In opposite to the HVDC-back-to-back facilities in Etzenricht, Dürnrohr and Vienna, which were on both sites connected to the corresponding 380 kV-grids, it was planned at Wolmirstedt HVDC back-to-back plant only to realize the connection to the West German powergrid on the 380 kV-level. The link to the East German power grid was planned to be realized on the 220 kV-level as the grid for this voltage level was in former Eastern Germany at those days much stronger than that of the 380 kV-level.
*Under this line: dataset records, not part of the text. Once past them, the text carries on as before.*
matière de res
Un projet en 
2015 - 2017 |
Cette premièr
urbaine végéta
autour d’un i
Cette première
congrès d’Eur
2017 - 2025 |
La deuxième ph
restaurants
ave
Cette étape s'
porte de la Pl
The static inverter hall was, because of its noise protection wall, sold after termination of construction work to a company doing glass recycling and is today part of Farsleben Recycling Yard.
The components designed for the realization of Wolmirstedt HVDC back-to-back station were - except of the inverter transformers planned for the connection of the inverter to the East German 220 kV-grid, for which no demand existed and were scrapped afterwards - used at Etzenricht HVDC-back-to-back station.

Currently, a converter is being built at the substation with a capacity of 2 gigawatts.